Colorado is addressing the ongoing opioid epidemic with an array of public and private initiatives.  Per the American Medical Association,  the state Medicaid agency (the Colorado Department of Health Care Policy and Financing [HCPF]) and the Division of Insurance (DOI) are spearheading the initiatives.  On March 16, 2018, the revised Guidelines for Prescribing and Dispensing Opioids were adopted by all six of Colards: the Colorado Dental Board, the Colorado Medical Board, the State Board of Nursing, the State Board of Optometry, the Colorado Podiatry Board and the State Board of Pharmacy.   Continue reading this article


Cases You Should Know

It’s All Fun and Games – Even if You Get Hurt: In Schniedwind v. Rite of Passage, W.C. No. 5-051-507-03 (March 12, 2019), Claimant worked as a licensed therapist for the employer. She alleged she sustained a work-related injury riding a bicycle while accompanying a team of students. The ALJ found the cycling excursion was a recreational activity. Additionally, the ALJ held that, although Claimant’s participation in the ride conferred a benefit to the employer, her injuries were not compensable because her participation in the activity was voluntary. The panel upheld the ALJ’s Order as the findings were supported by substantial evidence.

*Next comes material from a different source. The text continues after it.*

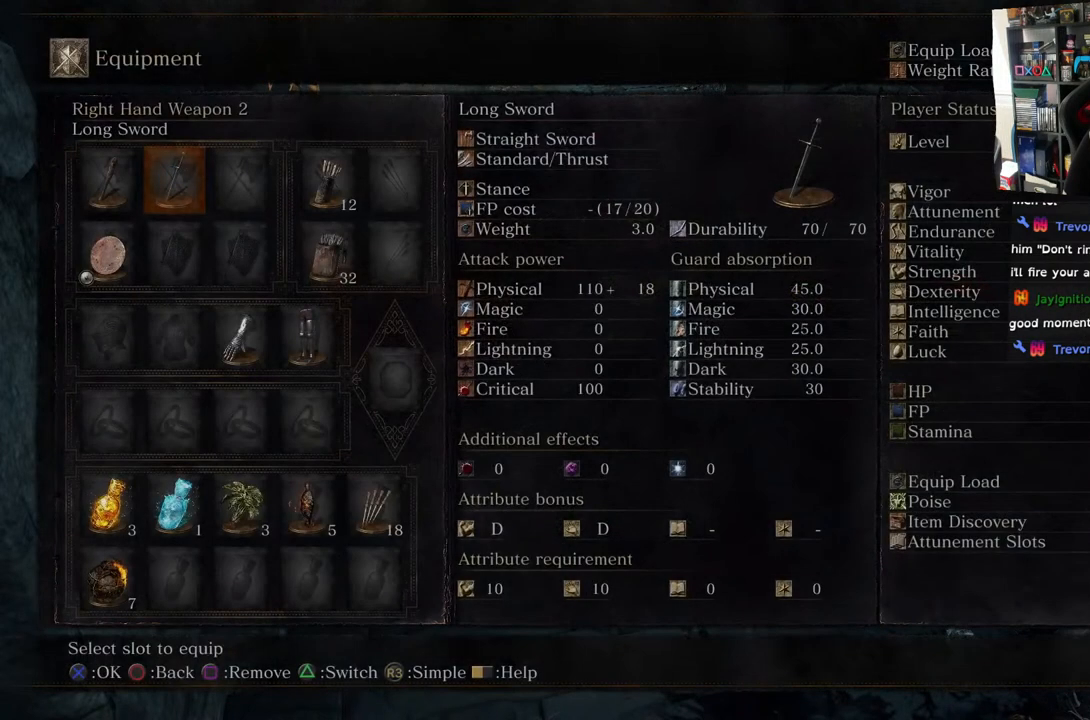
{"buttons": [], "left_stick": "center", "right_stick": "center", "events": []}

Moral of the story: When participation in a recreational activity is voluntary, injuries resulting from participation in this kind of activity are not compensable.


Seconds Anyone?: In Davoli v. University of Colorado, W.C. No. 5-068-419-001 (March 15, 2019), Claimant sustained an admitted head injury when she hit her head on a counter.  While receiving treatment for the admitted claim, Claimant hit her head again on an x-ray machine at work.  The second incident was treated under the first admitted claim and there was no lost time associated with the second incident.  The ATP was aware of both events and opined that the diagnosis and treatment remained the same.  Respondents never filed a second claim for the second incident.  The parties went to hearing on the second claim for compensability and benefits.  The ALJ found that since there was no lost time, no permanent impairment, and the claim was administered under the first injury, the claim was denied.  On review, ICAO remanded the case for further findings indicating that the claimant suffered a compensable injury if the second incident of hitting her head on the X-ray machine caused the need for medical treatment or disability.

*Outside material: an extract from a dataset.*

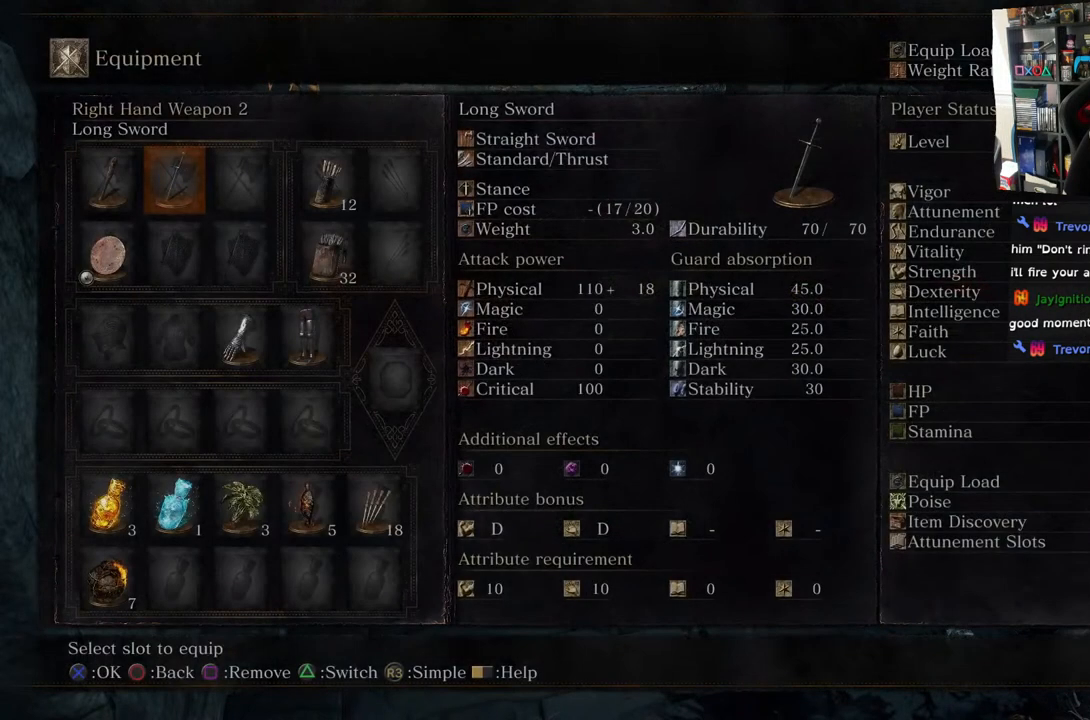
{"buttons": [], "left_stick": "center", "right_stick": "center", "events": []}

Moral of the story:  If a new incident aggravates, accelerates, or combines with a pre-existing injury and causes the need for medical treatment, a second claim should be filed – even if there is no resulting disability.

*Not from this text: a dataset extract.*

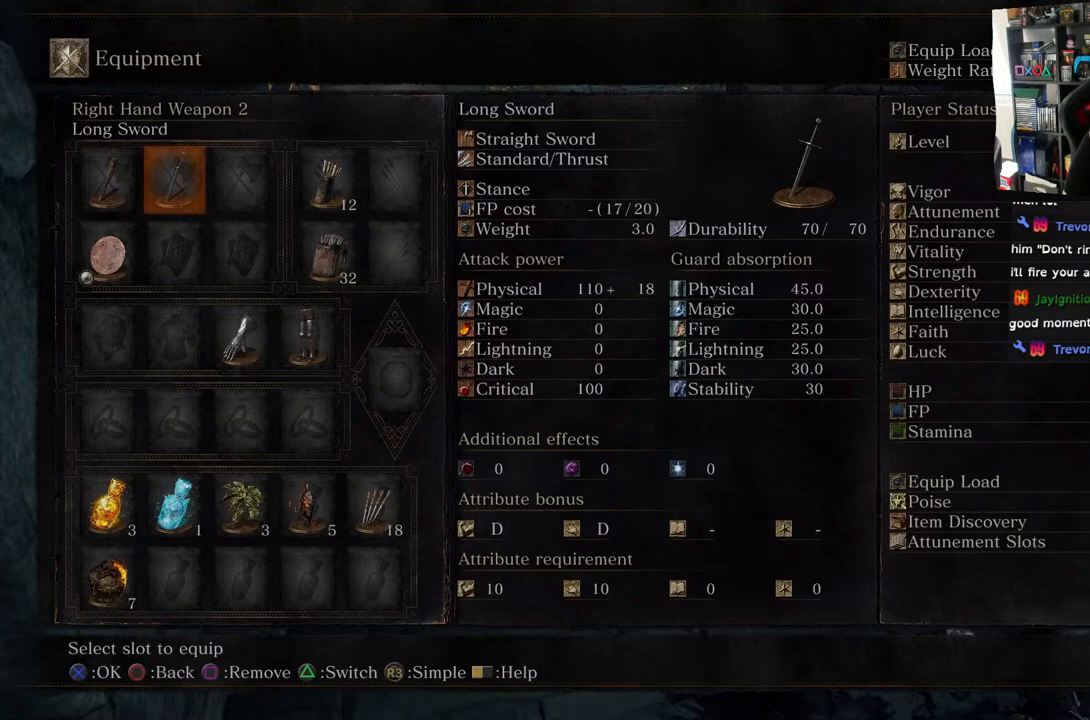
{"buttons": [], "left_stick": "center", "right_stick": "center", "events": []}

FAL the Void: In Martin v. Jack in the Box d/b/a Qdoba Mexican Grill, W.C. No. 4-968-114-01 (March 15, 2019), Claimant sought review of an Order that denied and dismissed his claim and ordered that the FAL was void ab initio. To deem the FAL void ab initio would mean the document was never filed. Claimant was assaulted behind the restaurant and Respondents admitted liability on the claim. Claimant reported to his employer and police officers that the assault was random; however, further investigation, after the FAL was filed, showed that the assault was personal in nature. If an assault is personal in nature, resulting injuries are not compensable. In re Question by the U.S. Court of Appeals for the Tenth Cir., 759 P.2d 17 (Colo.). Claimant argued that there was no statutory authority to permit an admission to be retroactively withdrawn or revoked and argued that Respondents needed to reopen the claim to terminate future benefits.  ICAO determined that case law allowed declaring admissions void ab initio and affirmed the ALJ’s Order.

Moral of the story: If additional investigation after a FAL is filed proves that the injury is not compensable, a judge can find the admission was void from the outset.